In her new memoir, Sorry Not Sorry, actress Naya Rivera opens up about the many of the struggles and triumphs she's experienced over the course of her life. Best known for her portrayal of snarky cheerleader Santana Lopez on the incredibly popular TV show Glee, Rivera started acting and modeling as an infant and, as such, has plenty of revealing stories about what it's like to grow up in the spotlight.
As a surprise to probably no one, the scrutiny that a young woman faces while growing up is only exacerbated when she is being constantly judged and assessed for her appearance. Such was the case for Rivera, who writes in her memoir of her battle with anorexia as a teen. As Rivera told People magazine in a recent interview, she wasn't fully aware that what she was dealing with was that different from the experiences of her peers: "I was so young and it just seemed to be the norm. Everyone was going through similar stuff. I had no way of knowing if I was going through it worse."
Rivera also spoke to People about another major revelation in her memoir: The actress had an abortion in 2010, about a year after she started working on Glee. Rivera discovered she was pregnant with the child of her then ex-boyfriend (and now current husband), Ryan Dorsey, and, People reports, "made the call to put her career first and terminated the pregnancy during her one day off from filming an episode of Glee."

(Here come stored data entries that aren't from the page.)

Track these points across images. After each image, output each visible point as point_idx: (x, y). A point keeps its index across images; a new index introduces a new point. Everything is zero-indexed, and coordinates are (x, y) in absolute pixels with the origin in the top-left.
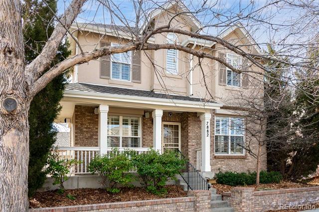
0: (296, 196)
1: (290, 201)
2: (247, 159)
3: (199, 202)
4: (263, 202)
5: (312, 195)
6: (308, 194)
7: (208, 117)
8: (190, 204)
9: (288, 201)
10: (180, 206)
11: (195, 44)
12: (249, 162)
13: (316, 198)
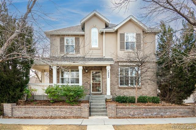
0: (149, 111)
1: (144, 113)
2: (142, 89)
3: (82, 109)
4: (124, 112)
5: (163, 111)
6: (160, 110)
7: (108, 68)
8: (79, 109)
9: (143, 113)
10: (73, 110)
11: (104, 31)
12: (143, 90)
13: (167, 113)
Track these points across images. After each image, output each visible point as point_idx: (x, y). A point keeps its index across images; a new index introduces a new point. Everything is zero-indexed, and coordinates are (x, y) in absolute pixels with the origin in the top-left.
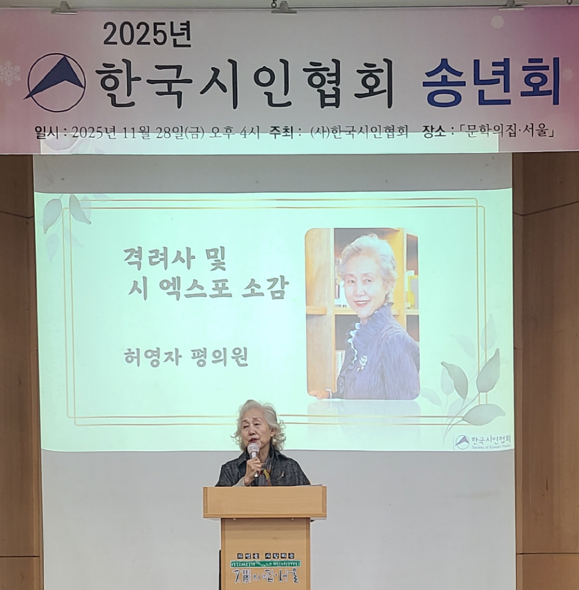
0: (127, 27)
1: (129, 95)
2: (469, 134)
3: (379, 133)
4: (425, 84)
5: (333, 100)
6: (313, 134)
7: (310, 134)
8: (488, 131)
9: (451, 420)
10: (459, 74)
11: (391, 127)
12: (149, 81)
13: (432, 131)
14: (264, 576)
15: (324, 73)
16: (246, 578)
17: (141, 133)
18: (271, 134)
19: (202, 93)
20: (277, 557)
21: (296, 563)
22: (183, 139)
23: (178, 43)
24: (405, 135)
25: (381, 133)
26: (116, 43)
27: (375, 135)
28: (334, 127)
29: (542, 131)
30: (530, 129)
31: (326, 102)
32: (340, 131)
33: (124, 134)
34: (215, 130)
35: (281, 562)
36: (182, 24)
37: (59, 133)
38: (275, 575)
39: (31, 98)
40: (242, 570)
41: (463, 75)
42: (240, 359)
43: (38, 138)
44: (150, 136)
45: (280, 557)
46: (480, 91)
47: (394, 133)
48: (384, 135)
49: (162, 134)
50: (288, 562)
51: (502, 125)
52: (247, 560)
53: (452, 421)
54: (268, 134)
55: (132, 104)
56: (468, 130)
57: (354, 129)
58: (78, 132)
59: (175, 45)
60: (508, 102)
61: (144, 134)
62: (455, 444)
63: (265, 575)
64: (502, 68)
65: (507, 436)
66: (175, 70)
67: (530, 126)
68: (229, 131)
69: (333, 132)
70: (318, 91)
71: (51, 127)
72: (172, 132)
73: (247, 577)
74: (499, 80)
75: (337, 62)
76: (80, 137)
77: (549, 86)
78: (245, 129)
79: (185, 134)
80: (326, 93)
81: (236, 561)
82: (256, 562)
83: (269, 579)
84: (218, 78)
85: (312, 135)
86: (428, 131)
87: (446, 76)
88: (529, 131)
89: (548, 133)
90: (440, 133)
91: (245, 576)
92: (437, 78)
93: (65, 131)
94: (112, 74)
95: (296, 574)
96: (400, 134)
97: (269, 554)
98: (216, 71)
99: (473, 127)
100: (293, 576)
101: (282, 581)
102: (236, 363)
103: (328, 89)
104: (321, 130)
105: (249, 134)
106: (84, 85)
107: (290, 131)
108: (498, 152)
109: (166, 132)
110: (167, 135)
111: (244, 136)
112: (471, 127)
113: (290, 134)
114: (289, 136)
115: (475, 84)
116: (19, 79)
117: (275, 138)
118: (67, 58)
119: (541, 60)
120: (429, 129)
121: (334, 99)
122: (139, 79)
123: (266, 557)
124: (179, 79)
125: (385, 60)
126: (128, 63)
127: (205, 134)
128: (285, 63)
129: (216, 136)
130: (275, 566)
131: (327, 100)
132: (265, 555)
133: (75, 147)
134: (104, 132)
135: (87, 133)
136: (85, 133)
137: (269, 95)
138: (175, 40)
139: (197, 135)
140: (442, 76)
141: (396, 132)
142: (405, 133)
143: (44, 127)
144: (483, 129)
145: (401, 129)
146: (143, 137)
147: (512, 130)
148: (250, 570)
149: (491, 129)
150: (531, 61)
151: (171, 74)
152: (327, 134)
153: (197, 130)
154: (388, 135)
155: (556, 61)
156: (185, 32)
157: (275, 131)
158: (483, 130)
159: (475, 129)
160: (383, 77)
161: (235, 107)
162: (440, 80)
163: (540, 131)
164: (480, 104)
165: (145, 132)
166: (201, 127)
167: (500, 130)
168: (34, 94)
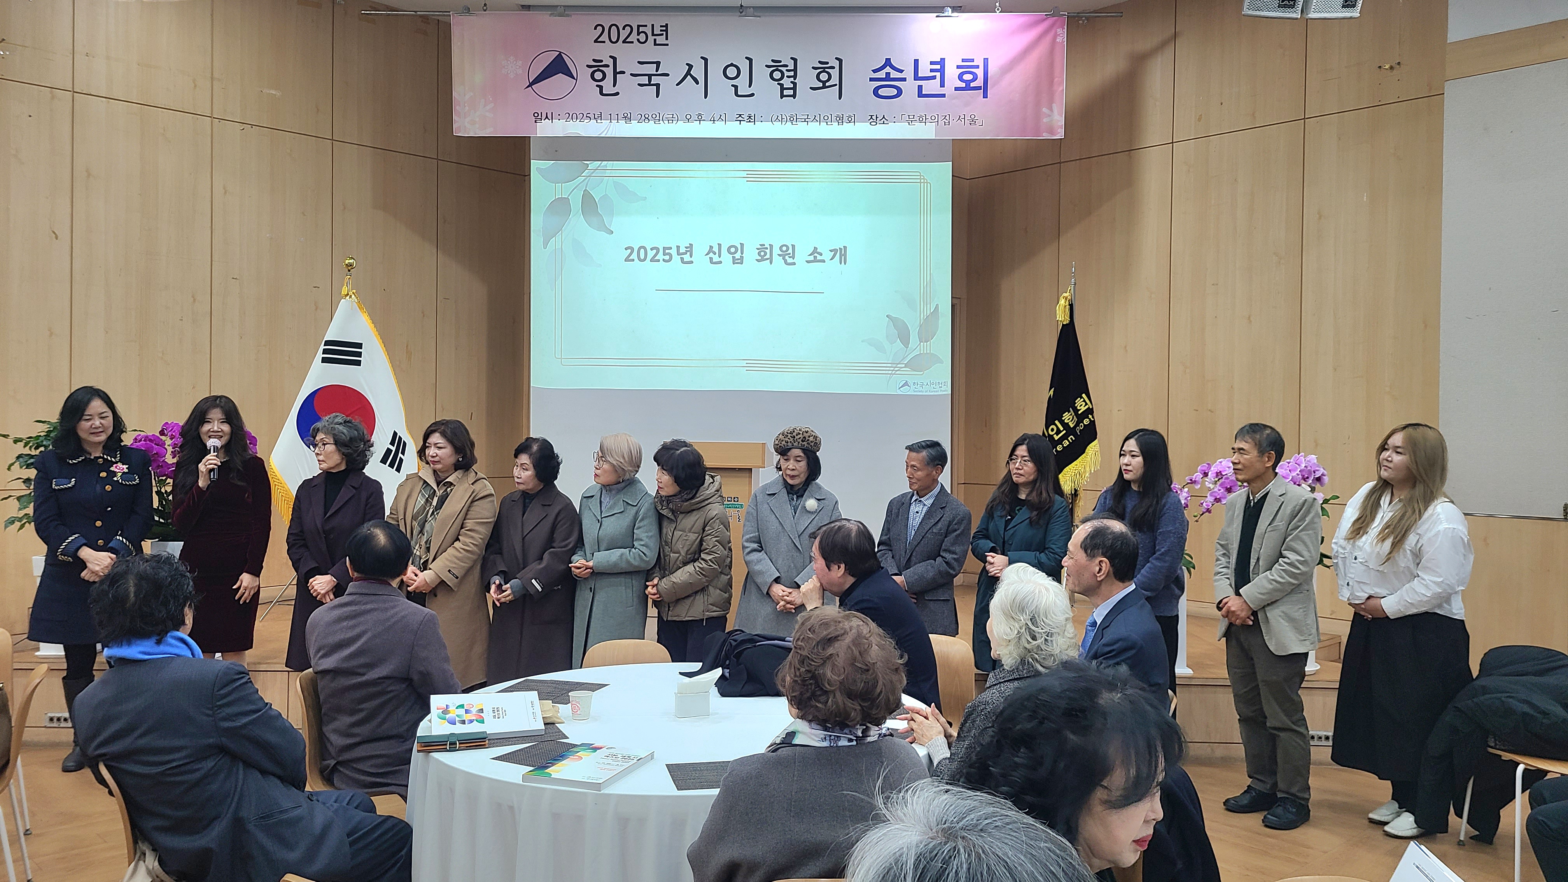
0: (614, 28)
1: (614, 86)
2: (909, 123)
3: (830, 121)
4: (871, 80)
5: (791, 92)
8: (926, 120)
10: (901, 71)
11: (841, 117)
12: (632, 75)
13: (877, 120)
15: (784, 69)
17: (625, 119)
18: (736, 120)
19: (677, 85)
22: (660, 124)
23: (658, 42)
24: (853, 123)
25: (833, 121)
26: (604, 42)
27: (827, 123)
28: (791, 116)
30: (962, 118)
32: (797, 119)
33: (610, 120)
34: (688, 118)
36: (661, 26)
37: (553, 119)
39: (530, 88)
41: (904, 72)
43: (536, 122)
44: (631, 121)
46: (918, 86)
48: (835, 123)
49: (642, 120)
51: (938, 115)
55: (617, 94)
56: (908, 120)
57: (809, 119)
58: (570, 117)
59: (655, 44)
60: (943, 96)
62: (895, 388)
64: (938, 67)
65: (945, 382)
66: (655, 65)
68: (700, 119)
69: (790, 120)
70: (778, 84)
71: (547, 113)
72: (651, 118)
74: (936, 76)
75: (795, 60)
76: (572, 122)
77: (979, 82)
78: (714, 117)
79: (662, 120)
80: (785, 87)
84: (691, 72)
85: (772, 122)
86: (874, 120)
87: (890, 73)
88: (961, 121)
89: (978, 123)
90: (884, 122)
92: (882, 74)
93: (559, 117)
94: (600, 68)
96: (848, 122)
98: (690, 67)
99: (912, 118)
103: (787, 83)
104: (780, 119)
105: (717, 120)
106: (575, 78)
107: (753, 118)
108: (935, 138)
109: (646, 118)
110: (647, 121)
111: (713, 122)
113: (753, 121)
115: (914, 80)
117: (740, 124)
118: (562, 54)
119: (973, 60)
120: (874, 117)
122: (623, 73)
124: (658, 73)
125: (837, 59)
126: (614, 59)
127: (679, 120)
128: (750, 60)
129: (688, 122)
131: (786, 92)
133: (567, 130)
134: (592, 118)
136: (576, 118)
137: (736, 87)
138: (655, 40)
139: (673, 121)
140: (886, 73)
141: (846, 120)
143: (541, 113)
145: (849, 119)
146: (626, 122)
147: (947, 120)
150: (963, 60)
151: (651, 69)
152: (786, 121)
153: (673, 118)
154: (839, 123)
155: (986, 60)
156: (664, 33)
157: (740, 118)
158: (921, 120)
160: (835, 73)
161: (706, 97)
162: (884, 76)
163: (971, 121)
164: (919, 97)
165: (628, 118)
166: (676, 114)
167: (936, 119)
168: (533, 85)
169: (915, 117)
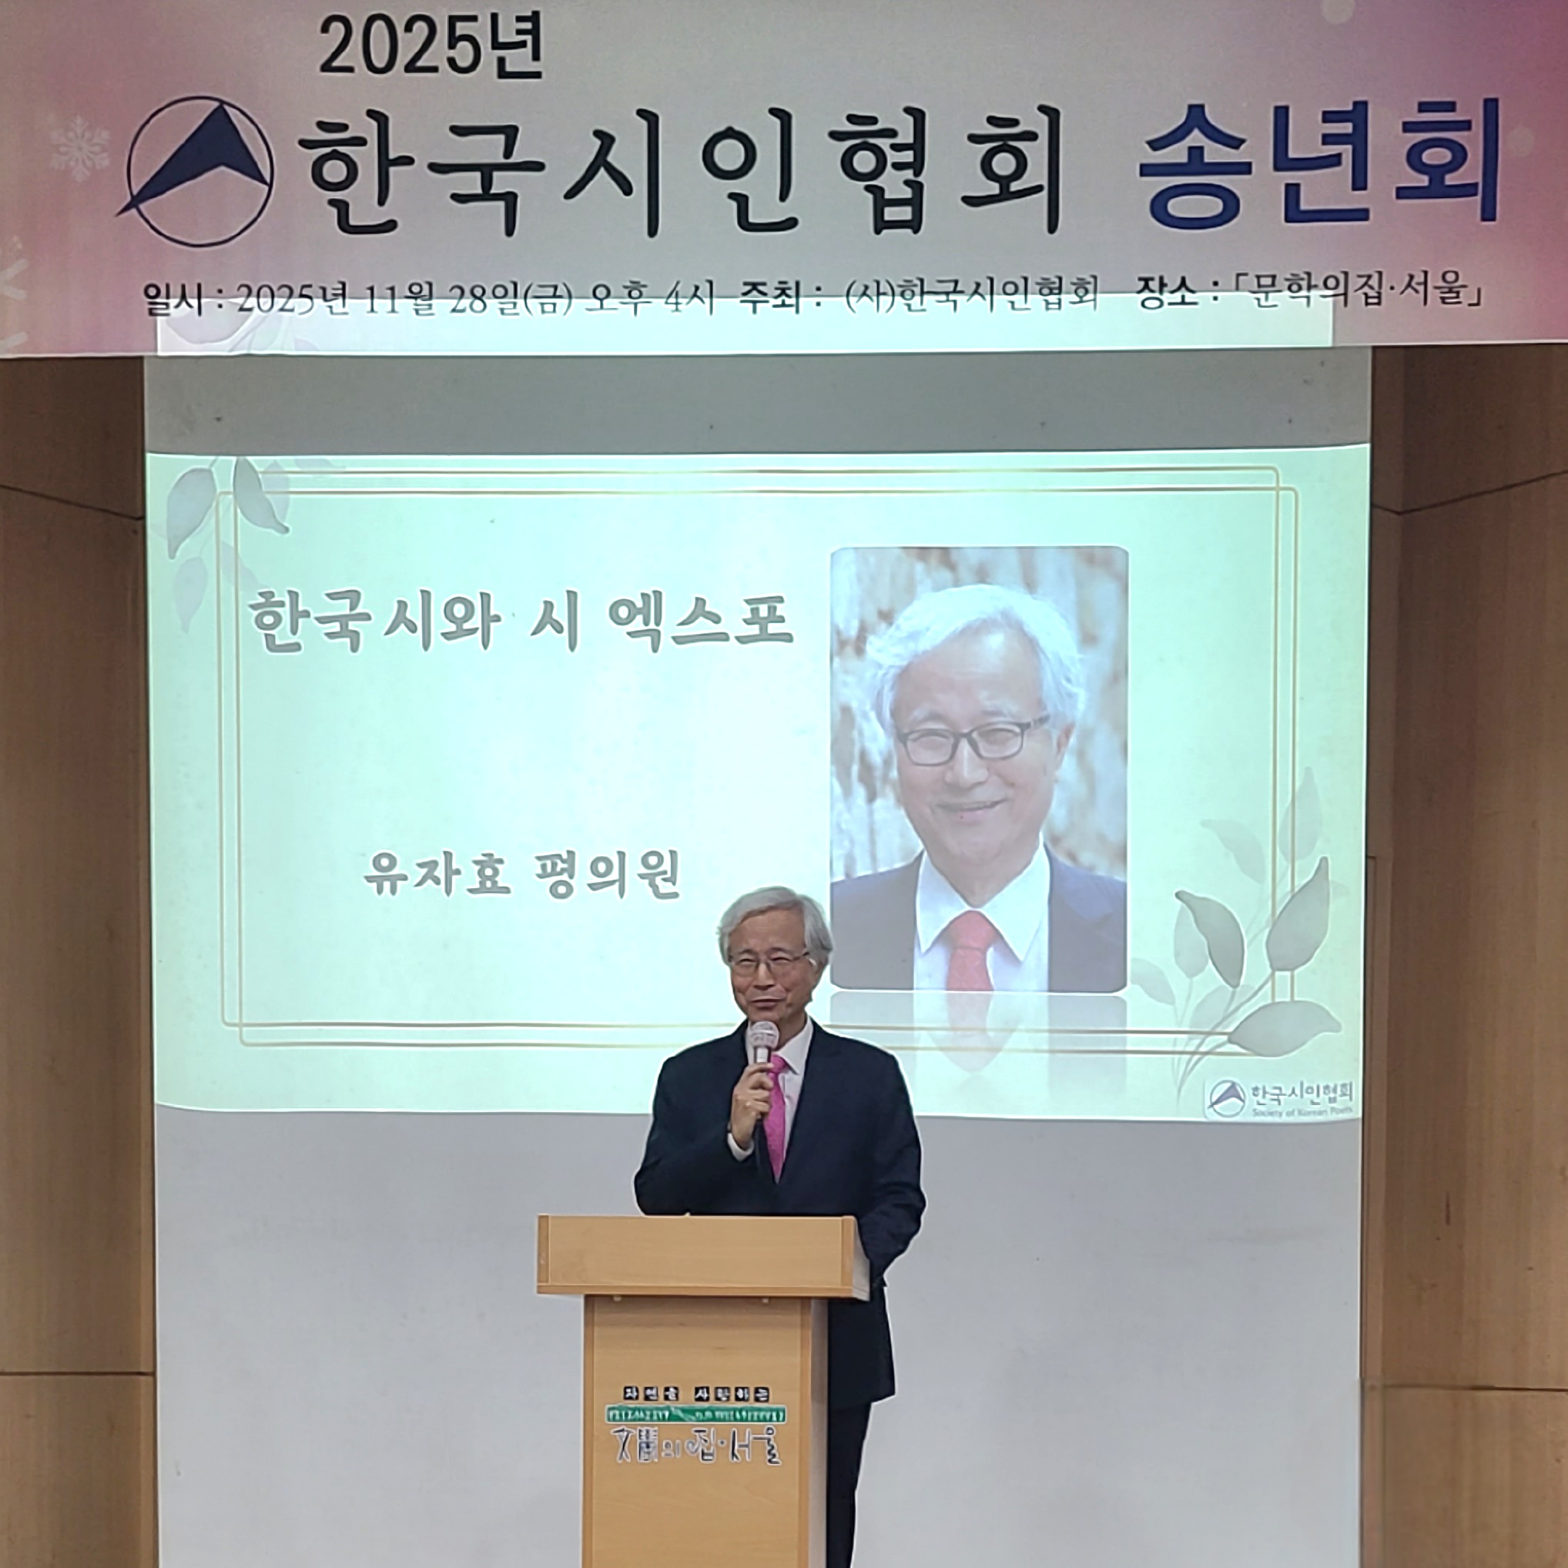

Rivera tells the magazine that the decision to write about her choice was difficult, but, she feels, necessary: "It was very scary to open up about everything. It's not something a lot of people talk about, but I think they should. I know some people might read it and say, 'What the hell?' But I hope someone out there gets something out of it." She also looks forward to when her 11-month-old son with Dorsey, Josey, will be able to read about what she went through because she hopes "it gives him a better perspective on the issues women face."
All too often, stories like Rivera's never come to light; countless women make decisions to terminate pregnancies for which they are not ready, and then continue on with their lives. This is every woman's right to make a choice and keep her actions private. But we can't help but applaud Rivera's decision to publicly talk about her actions so that other women who have made similar choices do not feel like they are alone, or that their decisions should be kept private because they are in some way wrong. By talking about difficult issues and decisions that women face every day, there is no doubt that Rivera will help many people have the better perspective on women's issues that she wants to give her son. And we're all luckier for it.